**What is required:** Find the string "aliments" in the records. Copy every line it appears in.

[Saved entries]
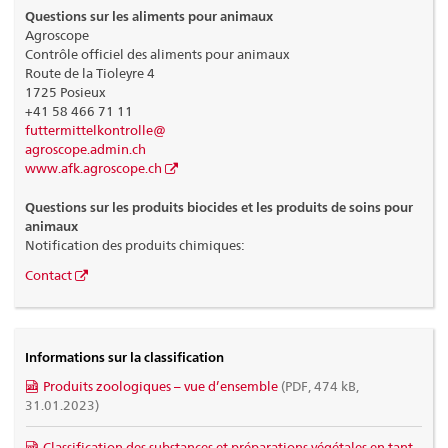
Questions sur les aliments pour animaux
Agroscope
Contrôle officiel des aliments pour animaux
Route de la Tioleyre 4
1725 Posieux
+41 58 466 71 11
futtermittelkontrolle@
agroscope.admin.ch
www.afk.agroscope.ch
Questions sur les produits biocides et les produits de soins pour
animaux
Notification des produits chimiques:
Contact
Informations sur la classification
Produits zoologiques – vue d’ensemble
(PDF, 474 kB,
31.01.2023)
Classification des substances et préparations végétales en tant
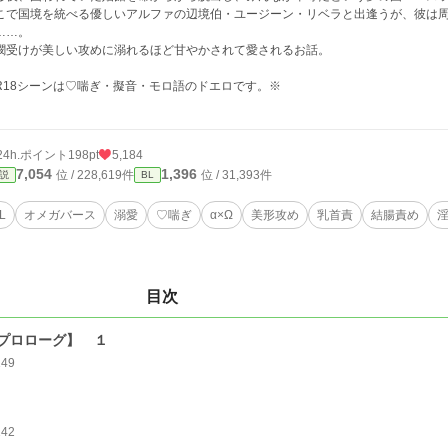
こで国境を統べる優しいアルファの辺境伯・ユージーン・リベラと出逢うが、彼は
……。
憫受けが美しい攻めに溺れるほど甘やかされて愛されるお話。
R18シーンは♡喘ぎ・擬音・モロ語のドエロです。※
24h.ポイント
198pt
5,184
7,054
1,396
位 / 228,619件
位 / 31,393件
説
BL
L
オメガバース
溺愛
♡喘ぎ
α×Ω
美形攻め
乳首責
結腸責め
目次
プロローグ】 １
149
142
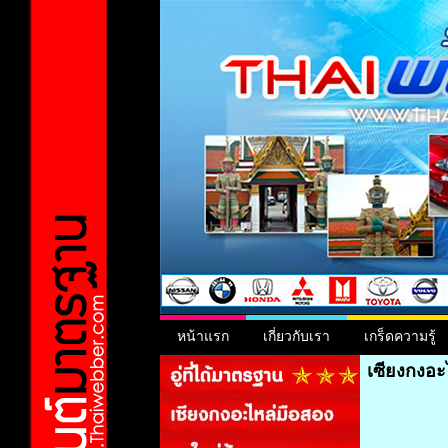
หน้าแรก
เกี่ยวกับเรา
เกร็ดความรู้
เซียงกงอะ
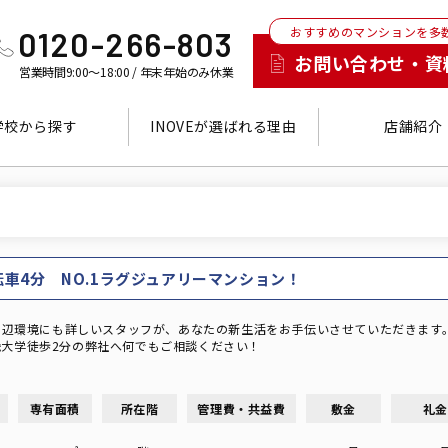
おすすめのマンションを多
0120-266-803
お問い合わせ・資
営業時間9:00～18:00 / 年末年始のみ休業
学校から探す
INOVEが選ばれる理由
店舗紹介
車4分 NO.1ラグジュアリーマンション！
！周辺環境にも詳しいスタッフが、あなたの新生活をお手伝いさせていただきま
大学徒歩2分の弊社へ何でもご相談ください！
専有面積
所在階
管理費・共益費
敷金
礼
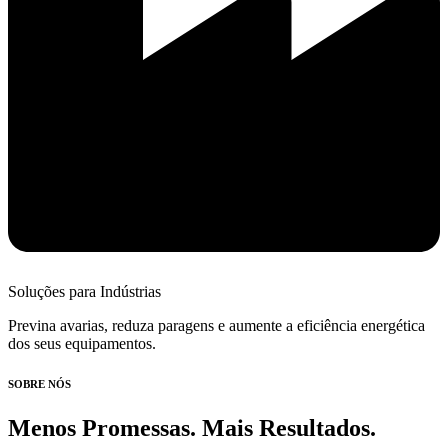
Soluções para Indústrias
Previna avarias, reduza paragens e aumente a eficiência energética
dos seus equipamentos.
SOBRE NÓS
Menos Promessas. Mais Resultados.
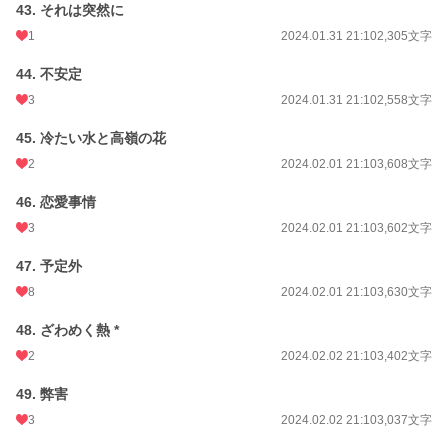
43. それは突然に
1
2024.01.31 21:10
2,305文字
44. 不安定
3
2024.01.31 21:10
2,558文字
45. 冷たい水と高嶺の花
2
2024.02.01 21:10
3,608文字
46. 恋愛事情
3
2024.02.01 21:10
3,602文字
47. 予定外
8
2024.02.01 21:10
3,630文字
48. ざわめく熱 *
2
2024.02.02 21:10
3,402文字
49. 弊害
3
2024.02.02 21:10
3,037文字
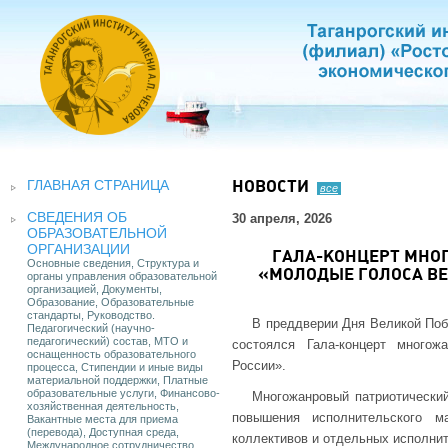
ГЛАВНАЯ СТРАНИЦА
НОВОСТИ
все
СВЕДЕНИЯ ОБ
30 апреля, 2026
ОБРАЗОВАТЕЛЬНОЙ
ОРГАНИЗАЦИИ
ГАЛА-КОНЦЕРТ МНО
Основные сведения, Структура и
«МОЛОДЫЕ ГОЛОСА ВЕ
органы управления образовательной
организацией, Документы,
Образование, Образовательные
стандарты, Руководство.
В преддверии Дня Великой Побе
Педагогический (научно-
педагогический) состав, МТО и
состоялся Гала-концерт многож
оснащенность образовательного
России».
процесса, Стипендии и иные виды
материальной поддержки, Платные
образовательные услуги, Финансово-
Многожанровый патриотически
хозяйственная деятельность,
повышения исполнительского ма
Вакантные места для приема
(перевода), Доступная среда,
коллективов и отдельных исполнит
Международное сотрудничество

**Solution for this exercise:**
Questions sur les aliments pour animaux
Contrôle officiel des aliments pour animaux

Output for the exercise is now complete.